Save the 3 lost bytes
If a sequence is encoded into 3 bytes, it makes sense to only encode sequences of length 4 or more. Thus:
E -> E EE -> EE EEE -> EEE EEEE -> E$3 E x 255 -> E$254 E x 256 -> E$254E E x 257 -> E$254EE E x 258 -> E$254EEE E x 259 -> E$254E$0
This also means that you will never generate a code with $0, $1, or $2. If we make $0 represent 3 repeats, then our maximum $254 would represent 257 repeats. This expands our maximum sequence length by three bytes. This saves space for each sequence that is between 256-260 bytes long. {{{Better method has $0 = three repeats E -> E EE -> EE EEE -> EEE EEEE -> E$0 E x 255 -> E$251 E x 256 -> E$252 E x 257 -> E$253 E x 258 -> E$254 E x 259 -> E$254E E x 260 -> E$254EE E x 261 -> E$254EEE E x 262 -> E$254E$0 }}}
Choose the best repeat number to represent the reserved character
So far, we have $255 representing the reserved character, $. Now imagine that our data has a sequence of length 255, but no sequences of length 254. We would have to encode that 255-char sequence as four bytes: A$254A
A better method would be to scan the data for a sequence length that does not occur. This would be used to represent the reserved character. This number could be stored at the beginning of the RLE encoded data so the decoder will know what it is. This increases the data size by one byte.
Choose the best reserved character
Because of the added byte per instance of the reserved character, it makes sense to choose a reserved character that occurs the fewest times (or sequences) in the data set.

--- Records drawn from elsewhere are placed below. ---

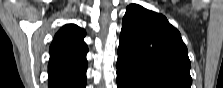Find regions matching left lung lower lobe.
<instances>
[{
    "instance_id": "left-lung-lower-lobe-1",
    "label": "left lung lower lobe",
    "mask_w": 223,
    "mask_h": 88,
    "mask_svg": "<svg viewBox=\"0 0 223 88\" xmlns=\"http://www.w3.org/2000/svg\"><path fill=\"white\" fill-rule=\"evenodd\" d=\"M117 66V86L118 88H156L150 86L136 74Z\"/></svg>"
}]
</instances>
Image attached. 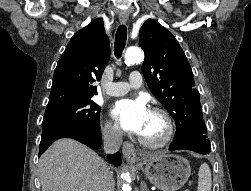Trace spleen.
<instances>
[{
  "label": "spleen",
  "mask_w": 251,
  "mask_h": 191,
  "mask_svg": "<svg viewBox=\"0 0 251 191\" xmlns=\"http://www.w3.org/2000/svg\"><path fill=\"white\" fill-rule=\"evenodd\" d=\"M197 191H211L212 175L208 163H201L198 171Z\"/></svg>",
  "instance_id": "spleen-1"
}]
</instances>
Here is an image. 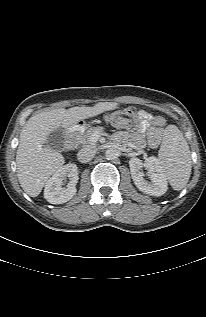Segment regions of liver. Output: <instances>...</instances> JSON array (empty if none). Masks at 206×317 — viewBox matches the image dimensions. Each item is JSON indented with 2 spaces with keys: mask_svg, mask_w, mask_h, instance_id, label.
<instances>
[{
  "mask_svg": "<svg viewBox=\"0 0 206 317\" xmlns=\"http://www.w3.org/2000/svg\"><path fill=\"white\" fill-rule=\"evenodd\" d=\"M116 108V102H100L92 107L59 108L30 117L20 133L16 153L17 177L22 189L37 197L50 176L63 166V155L44 146L51 132L58 128L70 130L86 118Z\"/></svg>",
  "mask_w": 206,
  "mask_h": 317,
  "instance_id": "1",
  "label": "liver"
}]
</instances>
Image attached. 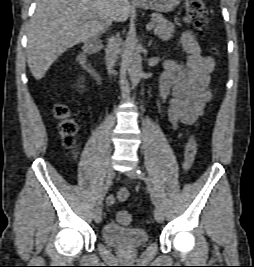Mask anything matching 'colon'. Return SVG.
Masks as SVG:
<instances>
[{
	"label": "colon",
	"mask_w": 254,
	"mask_h": 267,
	"mask_svg": "<svg viewBox=\"0 0 254 267\" xmlns=\"http://www.w3.org/2000/svg\"><path fill=\"white\" fill-rule=\"evenodd\" d=\"M186 12L195 20V27L199 33H203L208 25L207 7L204 0H186ZM53 113L59 121V131L63 138L65 147L72 148L75 145L77 124L71 117L69 107L64 103L54 106ZM198 152V144L195 135H191L187 141L184 151V168L190 169L195 161ZM117 220L122 225H130L132 216L128 211H121L117 214Z\"/></svg>",
	"instance_id": "colon-1"
}]
</instances>
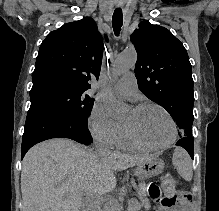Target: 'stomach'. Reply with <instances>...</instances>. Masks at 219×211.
I'll return each mask as SVG.
<instances>
[{"label": "stomach", "instance_id": "1", "mask_svg": "<svg viewBox=\"0 0 219 211\" xmlns=\"http://www.w3.org/2000/svg\"><path fill=\"white\" fill-rule=\"evenodd\" d=\"M164 161L158 157H152L148 161L137 165L135 175L141 185L150 177L161 174L164 170Z\"/></svg>", "mask_w": 219, "mask_h": 211}]
</instances>
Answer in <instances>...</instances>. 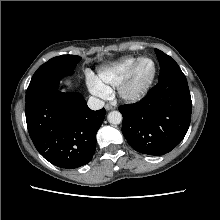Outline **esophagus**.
Segmentation results:
<instances>
[{"label": "esophagus", "mask_w": 220, "mask_h": 220, "mask_svg": "<svg viewBox=\"0 0 220 220\" xmlns=\"http://www.w3.org/2000/svg\"><path fill=\"white\" fill-rule=\"evenodd\" d=\"M105 109L109 111V110L115 109V107L112 106V105H110V104H106V105H105Z\"/></svg>", "instance_id": "esophagus-1"}]
</instances>
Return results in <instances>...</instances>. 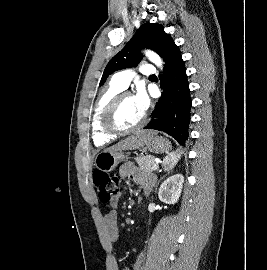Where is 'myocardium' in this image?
Wrapping results in <instances>:
<instances>
[{"mask_svg":"<svg viewBox=\"0 0 267 270\" xmlns=\"http://www.w3.org/2000/svg\"><path fill=\"white\" fill-rule=\"evenodd\" d=\"M127 97H132V96L128 92H120L108 103V105L104 109L103 114H102L101 124H102L103 131L107 133L108 135L115 136V137L127 135L141 129L145 125L147 121V117L145 113L143 114L141 120L136 125L130 128H120L116 124L115 115H116L117 109L120 106L121 102Z\"/></svg>","mask_w":267,"mask_h":270,"instance_id":"f54148a6","label":"myocardium"}]
</instances>
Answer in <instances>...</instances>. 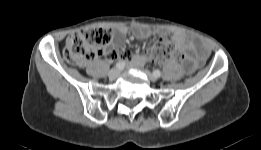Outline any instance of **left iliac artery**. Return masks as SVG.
<instances>
[{"mask_svg":"<svg viewBox=\"0 0 261 150\" xmlns=\"http://www.w3.org/2000/svg\"><path fill=\"white\" fill-rule=\"evenodd\" d=\"M153 75L158 78L161 76V72L159 70H154Z\"/></svg>","mask_w":261,"mask_h":150,"instance_id":"left-iliac-artery-1","label":"left iliac artery"}]
</instances>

The reserved character could be placed as the first byte in the RLE encoded data. This way the decoder will know what it is. This is a single byte increase in the size of the data.
To choose the best reserved character, the encoder should walk through the data and count the number of bytes that would be required to encode each kind of character. This means setting up a set of 256 counters, one for each character. As the encoder walks through the data, it should treat each character as if it was the reserved character, and count the number of bytes that would be generated. After the data has been examined, the character with the smallest count should be used as the reserved character.

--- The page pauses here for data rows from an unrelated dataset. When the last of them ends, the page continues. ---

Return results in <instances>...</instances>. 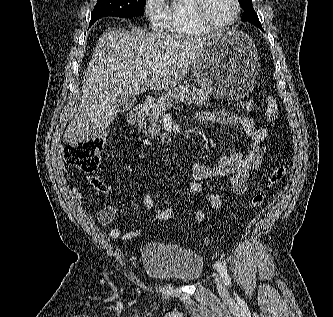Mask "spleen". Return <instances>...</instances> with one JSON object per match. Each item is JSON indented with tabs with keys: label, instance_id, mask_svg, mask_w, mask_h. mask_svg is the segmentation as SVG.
<instances>
[{
	"label": "spleen",
	"instance_id": "obj_1",
	"mask_svg": "<svg viewBox=\"0 0 333 317\" xmlns=\"http://www.w3.org/2000/svg\"><path fill=\"white\" fill-rule=\"evenodd\" d=\"M267 110H266V117L267 119L270 121V120H273L275 118V116L277 115L278 113V106H277V103H276V100L272 97V96H268L267 97Z\"/></svg>",
	"mask_w": 333,
	"mask_h": 317
}]
</instances>
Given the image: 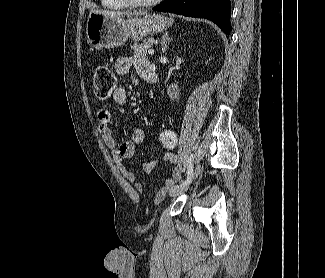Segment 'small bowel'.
<instances>
[{
  "label": "small bowel",
  "mask_w": 325,
  "mask_h": 278,
  "mask_svg": "<svg viewBox=\"0 0 325 278\" xmlns=\"http://www.w3.org/2000/svg\"><path fill=\"white\" fill-rule=\"evenodd\" d=\"M149 65V62L140 57H120L114 63V68L119 75H125L127 73H132L134 82L137 83L138 80L136 76H139L145 79V70ZM114 102L119 106H125L127 103V94L124 88L119 87L113 94ZM98 120H99V131L101 132L104 142L107 147L110 149L115 164L120 172L124 175V177L130 181L135 183V187L138 190L143 189V184L136 181L135 173L128 169L123 161L125 159L131 158L136 149L141 146L145 140V131L143 128H136L129 140L119 142L115 135L111 131V112L107 108H100L98 110ZM172 132L176 138V134L169 129L163 130L160 136H164ZM177 140V139H176ZM168 162L173 166L172 175L166 180L165 184L155 191V195L160 197L165 194L166 190L170 185L176 182L179 177V169H178V158L177 156L171 152H165L160 158L150 159L144 164V170L146 173L151 174L155 171L156 166L159 162Z\"/></svg>",
  "instance_id": "small-bowel-1"
}]
</instances>
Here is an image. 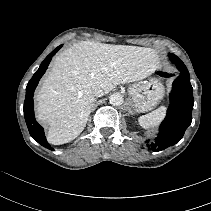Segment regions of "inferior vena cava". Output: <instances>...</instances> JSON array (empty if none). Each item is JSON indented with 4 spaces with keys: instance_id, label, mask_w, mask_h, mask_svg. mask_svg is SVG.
<instances>
[{
    "instance_id": "602c4592",
    "label": "inferior vena cava",
    "mask_w": 211,
    "mask_h": 211,
    "mask_svg": "<svg viewBox=\"0 0 211 211\" xmlns=\"http://www.w3.org/2000/svg\"><path fill=\"white\" fill-rule=\"evenodd\" d=\"M93 93H94V96L96 97H101L105 94L104 90L101 89L100 87L96 88Z\"/></svg>"
}]
</instances>
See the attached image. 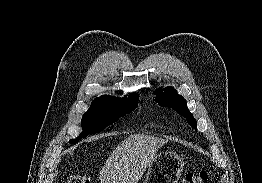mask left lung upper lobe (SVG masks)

Reserved char count code add 2 (not 3)
A reserved char takes two bytes per single char encoding, so three chars takes six. To encode the three reserved characters as a sequence requires only four bytes. This means that for sequences of three reserved characters, we are using two extra bytes:
$ = $255 $$ = $255$255 $$$ = $255$255$255 $$$$ = $255$0 $ x 257 = $255$253 $ x 258 = $255$254 $ x 259 = $255$254$255 $ x 260 = $255$254$255$255 $ x 261 = $255$254$255$255$255 $ x 262 = $255$254$255$0
A better method has $0 for the reserved character be only two repeats. This also means that $254 for the reserved character is 256 repeats.

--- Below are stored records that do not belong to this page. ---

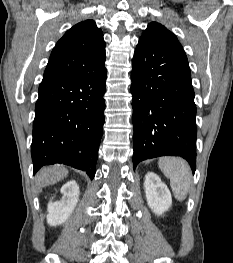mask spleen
<instances>
[{
  "label": "spleen",
  "mask_w": 233,
  "mask_h": 263,
  "mask_svg": "<svg viewBox=\"0 0 233 263\" xmlns=\"http://www.w3.org/2000/svg\"><path fill=\"white\" fill-rule=\"evenodd\" d=\"M163 174L170 179L175 198L183 201L190 189L191 171L186 161L177 157H163L158 161Z\"/></svg>",
  "instance_id": "spleen-1"
}]
</instances>
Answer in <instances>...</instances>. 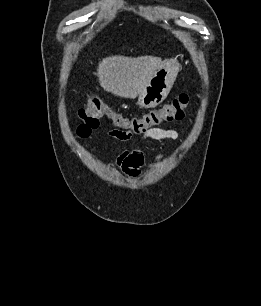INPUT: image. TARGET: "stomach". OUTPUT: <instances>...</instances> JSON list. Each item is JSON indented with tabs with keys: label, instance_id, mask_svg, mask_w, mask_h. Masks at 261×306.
<instances>
[{
	"label": "stomach",
	"instance_id": "stomach-1",
	"mask_svg": "<svg viewBox=\"0 0 261 306\" xmlns=\"http://www.w3.org/2000/svg\"><path fill=\"white\" fill-rule=\"evenodd\" d=\"M179 70L180 66L175 60L162 62L139 94L138 105L144 108H152L160 104L169 94Z\"/></svg>",
	"mask_w": 261,
	"mask_h": 306
}]
</instances>
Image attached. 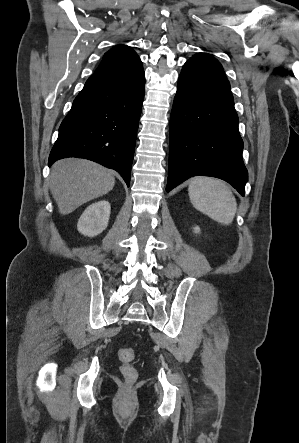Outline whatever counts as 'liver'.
<instances>
[{"label": "liver", "mask_w": 299, "mask_h": 443, "mask_svg": "<svg viewBox=\"0 0 299 443\" xmlns=\"http://www.w3.org/2000/svg\"><path fill=\"white\" fill-rule=\"evenodd\" d=\"M49 178L51 194L62 215L107 194L115 185L111 170L79 158L58 160L53 164Z\"/></svg>", "instance_id": "1"}]
</instances>
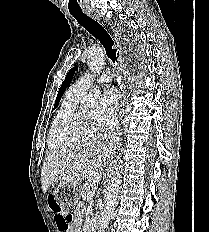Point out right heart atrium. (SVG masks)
<instances>
[{"instance_id": "1", "label": "right heart atrium", "mask_w": 209, "mask_h": 232, "mask_svg": "<svg viewBox=\"0 0 209 232\" xmlns=\"http://www.w3.org/2000/svg\"><path fill=\"white\" fill-rule=\"evenodd\" d=\"M108 123V121H107V119H103L102 121H101V124H107Z\"/></svg>"}]
</instances>
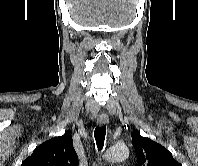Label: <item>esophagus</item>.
<instances>
[{
    "instance_id": "1",
    "label": "esophagus",
    "mask_w": 198,
    "mask_h": 166,
    "mask_svg": "<svg viewBox=\"0 0 198 166\" xmlns=\"http://www.w3.org/2000/svg\"><path fill=\"white\" fill-rule=\"evenodd\" d=\"M97 123L99 126H103L105 124L109 123V117L106 114H101L99 115L98 119H97Z\"/></svg>"
}]
</instances>
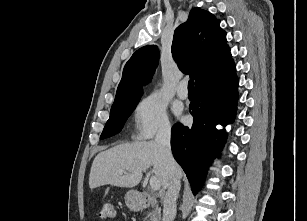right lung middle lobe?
I'll use <instances>...</instances> for the list:
<instances>
[{
	"label": "right lung middle lobe",
	"mask_w": 307,
	"mask_h": 221,
	"mask_svg": "<svg viewBox=\"0 0 307 221\" xmlns=\"http://www.w3.org/2000/svg\"><path fill=\"white\" fill-rule=\"evenodd\" d=\"M141 95L142 94H138L125 98L123 100L115 102L112 105L109 120L104 127L100 139H105L110 136H113L121 130L128 116H130V114L138 104Z\"/></svg>",
	"instance_id": "obj_1"
}]
</instances>
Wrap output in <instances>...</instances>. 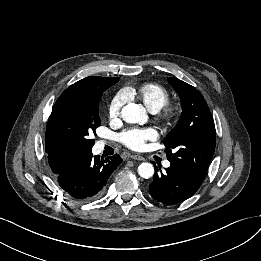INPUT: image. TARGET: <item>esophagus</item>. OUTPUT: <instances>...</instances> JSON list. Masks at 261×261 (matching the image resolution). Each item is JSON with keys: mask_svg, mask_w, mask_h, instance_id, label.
Listing matches in <instances>:
<instances>
[{"mask_svg": "<svg viewBox=\"0 0 261 261\" xmlns=\"http://www.w3.org/2000/svg\"><path fill=\"white\" fill-rule=\"evenodd\" d=\"M130 158L134 159V160H139V161H143L144 160V157H142L140 155H136V154L130 155Z\"/></svg>", "mask_w": 261, "mask_h": 261, "instance_id": "1", "label": "esophagus"}]
</instances>
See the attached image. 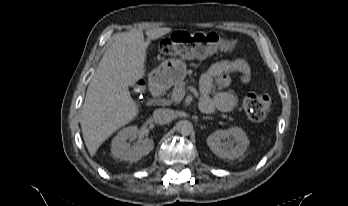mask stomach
<instances>
[{
	"label": "stomach",
	"mask_w": 348,
	"mask_h": 206,
	"mask_svg": "<svg viewBox=\"0 0 348 206\" xmlns=\"http://www.w3.org/2000/svg\"><path fill=\"white\" fill-rule=\"evenodd\" d=\"M181 45L184 48L186 58L203 59L207 55L210 42L205 40L206 35H188ZM156 82L163 86H171L181 82L186 77V64L183 58H169L164 60L156 69L151 72Z\"/></svg>",
	"instance_id": "0dacf381"
}]
</instances>
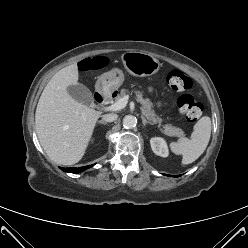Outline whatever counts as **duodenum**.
<instances>
[{
	"label": "duodenum",
	"instance_id": "410a0bca",
	"mask_svg": "<svg viewBox=\"0 0 248 248\" xmlns=\"http://www.w3.org/2000/svg\"><path fill=\"white\" fill-rule=\"evenodd\" d=\"M94 97H95V100L97 102L101 103V102H105V101L109 100L110 95L109 94H104V93H101V92H97Z\"/></svg>",
	"mask_w": 248,
	"mask_h": 248
}]
</instances>
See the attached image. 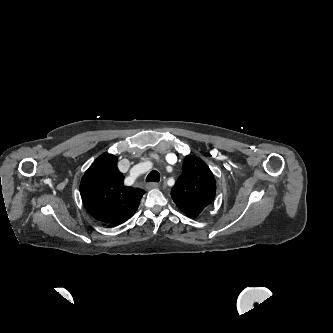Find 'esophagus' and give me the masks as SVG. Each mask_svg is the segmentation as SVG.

$ = $255 $$ = $255$255 $$$ = $255$0 $$$$ = $255$1 $ x 257 = $255$254 $ x 258 = $255$254$255 $ x 259 = $255$254$255$255 $ x 260 = $255$254$255$0 $ x 261 = $255$254$255$1 $ x 262 = $255$254$255$2
Depending on the characteristics of your data, a three byte sequence of the reserved character may be more likely than a 257 byte squence. If that is the case, then #0 should represent two repeats, and #254 should represent 256 repeats.
Scratch Space / Ideas
How's about this - RLE compression using modes. Keep not only runs of a single character, but runs of uncompressed characters, so less space is wasted outputting special control codes for the control code character.